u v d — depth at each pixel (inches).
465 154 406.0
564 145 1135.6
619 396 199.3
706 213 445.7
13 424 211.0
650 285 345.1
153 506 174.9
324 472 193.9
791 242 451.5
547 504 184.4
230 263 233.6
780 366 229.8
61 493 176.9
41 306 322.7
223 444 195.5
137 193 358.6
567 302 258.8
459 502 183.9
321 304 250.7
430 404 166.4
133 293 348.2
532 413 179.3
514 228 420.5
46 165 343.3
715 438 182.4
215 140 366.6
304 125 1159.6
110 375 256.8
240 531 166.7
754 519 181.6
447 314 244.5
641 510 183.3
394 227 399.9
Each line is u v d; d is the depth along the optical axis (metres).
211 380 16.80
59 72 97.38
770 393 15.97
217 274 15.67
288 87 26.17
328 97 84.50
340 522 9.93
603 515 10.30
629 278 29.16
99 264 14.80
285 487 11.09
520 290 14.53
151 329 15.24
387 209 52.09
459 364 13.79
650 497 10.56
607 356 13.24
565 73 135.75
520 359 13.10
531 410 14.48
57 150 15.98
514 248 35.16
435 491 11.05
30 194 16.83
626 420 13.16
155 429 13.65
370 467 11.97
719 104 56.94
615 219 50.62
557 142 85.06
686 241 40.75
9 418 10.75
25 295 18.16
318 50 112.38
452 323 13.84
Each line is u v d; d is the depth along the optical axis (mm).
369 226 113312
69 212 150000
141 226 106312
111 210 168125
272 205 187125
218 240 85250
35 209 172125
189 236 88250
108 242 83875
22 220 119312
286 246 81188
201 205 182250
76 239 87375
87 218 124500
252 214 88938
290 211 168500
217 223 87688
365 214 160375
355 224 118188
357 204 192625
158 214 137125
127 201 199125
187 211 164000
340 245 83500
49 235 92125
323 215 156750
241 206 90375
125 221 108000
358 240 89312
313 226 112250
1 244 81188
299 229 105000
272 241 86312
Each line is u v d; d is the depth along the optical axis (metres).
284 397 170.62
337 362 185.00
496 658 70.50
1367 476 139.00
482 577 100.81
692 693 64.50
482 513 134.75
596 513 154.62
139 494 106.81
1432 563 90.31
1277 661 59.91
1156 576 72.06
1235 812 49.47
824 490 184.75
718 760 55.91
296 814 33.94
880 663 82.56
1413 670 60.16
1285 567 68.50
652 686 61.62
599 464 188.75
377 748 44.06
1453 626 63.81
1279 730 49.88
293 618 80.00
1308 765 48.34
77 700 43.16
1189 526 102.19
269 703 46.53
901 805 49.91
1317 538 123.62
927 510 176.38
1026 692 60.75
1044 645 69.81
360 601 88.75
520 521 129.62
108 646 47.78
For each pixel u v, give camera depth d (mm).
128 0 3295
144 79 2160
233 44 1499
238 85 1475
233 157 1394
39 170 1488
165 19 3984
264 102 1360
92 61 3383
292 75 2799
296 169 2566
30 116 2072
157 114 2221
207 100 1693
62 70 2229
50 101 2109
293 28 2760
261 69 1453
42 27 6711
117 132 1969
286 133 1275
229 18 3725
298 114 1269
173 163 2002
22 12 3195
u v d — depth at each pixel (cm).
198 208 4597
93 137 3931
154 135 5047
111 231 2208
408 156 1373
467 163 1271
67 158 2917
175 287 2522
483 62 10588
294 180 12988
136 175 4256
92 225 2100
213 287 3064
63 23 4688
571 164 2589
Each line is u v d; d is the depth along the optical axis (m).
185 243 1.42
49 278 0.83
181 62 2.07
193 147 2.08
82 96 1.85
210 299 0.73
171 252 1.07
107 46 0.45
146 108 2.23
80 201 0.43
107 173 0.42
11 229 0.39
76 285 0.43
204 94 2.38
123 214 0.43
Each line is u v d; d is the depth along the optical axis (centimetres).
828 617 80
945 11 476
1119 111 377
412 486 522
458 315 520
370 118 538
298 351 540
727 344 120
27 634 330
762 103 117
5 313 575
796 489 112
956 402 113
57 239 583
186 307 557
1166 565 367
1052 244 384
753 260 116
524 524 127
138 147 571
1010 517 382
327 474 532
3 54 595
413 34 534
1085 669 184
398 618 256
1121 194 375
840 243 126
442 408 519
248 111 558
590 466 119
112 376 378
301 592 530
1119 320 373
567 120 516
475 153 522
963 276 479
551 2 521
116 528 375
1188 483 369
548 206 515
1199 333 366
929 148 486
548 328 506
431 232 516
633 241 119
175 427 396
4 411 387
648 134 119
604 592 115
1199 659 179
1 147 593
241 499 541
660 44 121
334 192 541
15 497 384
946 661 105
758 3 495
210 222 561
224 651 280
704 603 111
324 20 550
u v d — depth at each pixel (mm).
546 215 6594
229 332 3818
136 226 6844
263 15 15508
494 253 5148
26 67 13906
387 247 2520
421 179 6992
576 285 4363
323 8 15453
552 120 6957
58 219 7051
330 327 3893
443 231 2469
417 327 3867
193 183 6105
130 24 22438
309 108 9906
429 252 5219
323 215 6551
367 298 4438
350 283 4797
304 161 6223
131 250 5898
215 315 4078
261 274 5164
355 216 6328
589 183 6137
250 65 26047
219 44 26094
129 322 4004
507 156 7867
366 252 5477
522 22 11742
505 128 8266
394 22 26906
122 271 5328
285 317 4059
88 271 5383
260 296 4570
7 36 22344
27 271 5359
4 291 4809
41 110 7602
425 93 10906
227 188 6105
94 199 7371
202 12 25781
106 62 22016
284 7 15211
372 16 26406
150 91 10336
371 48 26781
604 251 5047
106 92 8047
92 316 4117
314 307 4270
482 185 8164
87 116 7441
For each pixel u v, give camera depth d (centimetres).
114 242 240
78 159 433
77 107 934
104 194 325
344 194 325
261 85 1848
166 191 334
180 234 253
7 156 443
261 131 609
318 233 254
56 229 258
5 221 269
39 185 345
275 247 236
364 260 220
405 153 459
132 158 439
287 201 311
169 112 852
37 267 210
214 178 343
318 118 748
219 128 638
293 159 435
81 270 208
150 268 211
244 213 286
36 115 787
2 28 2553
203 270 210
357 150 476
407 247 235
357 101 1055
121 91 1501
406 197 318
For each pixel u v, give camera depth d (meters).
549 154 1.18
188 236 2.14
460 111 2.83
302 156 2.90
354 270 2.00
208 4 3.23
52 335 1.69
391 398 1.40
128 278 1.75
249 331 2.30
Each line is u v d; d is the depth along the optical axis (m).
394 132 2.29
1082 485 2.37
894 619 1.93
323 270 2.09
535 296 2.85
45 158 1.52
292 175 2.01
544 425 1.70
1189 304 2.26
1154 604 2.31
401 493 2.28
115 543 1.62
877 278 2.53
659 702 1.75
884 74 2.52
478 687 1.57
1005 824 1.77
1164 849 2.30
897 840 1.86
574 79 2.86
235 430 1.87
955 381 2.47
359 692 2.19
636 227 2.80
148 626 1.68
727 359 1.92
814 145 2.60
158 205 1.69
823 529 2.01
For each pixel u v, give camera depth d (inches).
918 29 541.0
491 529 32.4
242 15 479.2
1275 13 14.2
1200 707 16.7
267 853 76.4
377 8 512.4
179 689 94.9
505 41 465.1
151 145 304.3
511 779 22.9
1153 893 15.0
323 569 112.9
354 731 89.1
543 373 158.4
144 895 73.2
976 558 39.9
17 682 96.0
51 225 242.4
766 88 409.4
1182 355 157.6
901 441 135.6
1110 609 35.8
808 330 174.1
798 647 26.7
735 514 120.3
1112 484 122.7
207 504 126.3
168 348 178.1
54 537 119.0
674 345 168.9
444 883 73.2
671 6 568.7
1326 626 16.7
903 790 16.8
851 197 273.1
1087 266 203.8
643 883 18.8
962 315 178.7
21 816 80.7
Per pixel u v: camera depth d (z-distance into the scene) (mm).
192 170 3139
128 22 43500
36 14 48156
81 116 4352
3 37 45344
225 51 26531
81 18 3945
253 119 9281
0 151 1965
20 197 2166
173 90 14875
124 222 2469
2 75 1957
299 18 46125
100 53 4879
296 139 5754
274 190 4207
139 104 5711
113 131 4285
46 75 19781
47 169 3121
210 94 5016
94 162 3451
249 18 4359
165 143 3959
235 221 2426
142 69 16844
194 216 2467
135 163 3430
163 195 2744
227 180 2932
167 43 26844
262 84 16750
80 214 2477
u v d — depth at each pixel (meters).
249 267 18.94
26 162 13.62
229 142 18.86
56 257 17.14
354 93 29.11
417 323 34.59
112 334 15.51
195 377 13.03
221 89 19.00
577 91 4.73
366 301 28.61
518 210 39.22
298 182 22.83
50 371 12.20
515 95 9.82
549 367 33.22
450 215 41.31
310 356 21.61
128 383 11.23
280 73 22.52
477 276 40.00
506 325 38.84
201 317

▶ _THE TASK_
Using the data above, print exactly the lines from the line that contains "505 128 8266" through the line that contains "180 234 253", with both included.

▶ _EXERCISE ANSWER_
505 128 8266
394 22 26906
122 271 5328
285 317 4059
88 271 5383
260 296 4570
7 36 22344
27 271 5359
4 291 4809
41 110 7602
425 93 10906
227 188 6105
94 199 7371
202 12 25781
106 62 22016
284 7 15211
372 16 26406
150 91 10336
371 48 26781
604 251 5047
106 92 8047
92 316 4117
314 307 4270
482 185 8164
87 116 7441
For each pixel u v, give camera depth d (centimetres).
114 242 240
78 159 433
77 107 934
104 194 325
344 194 325
261 85 1848
166 191 334
180 234 253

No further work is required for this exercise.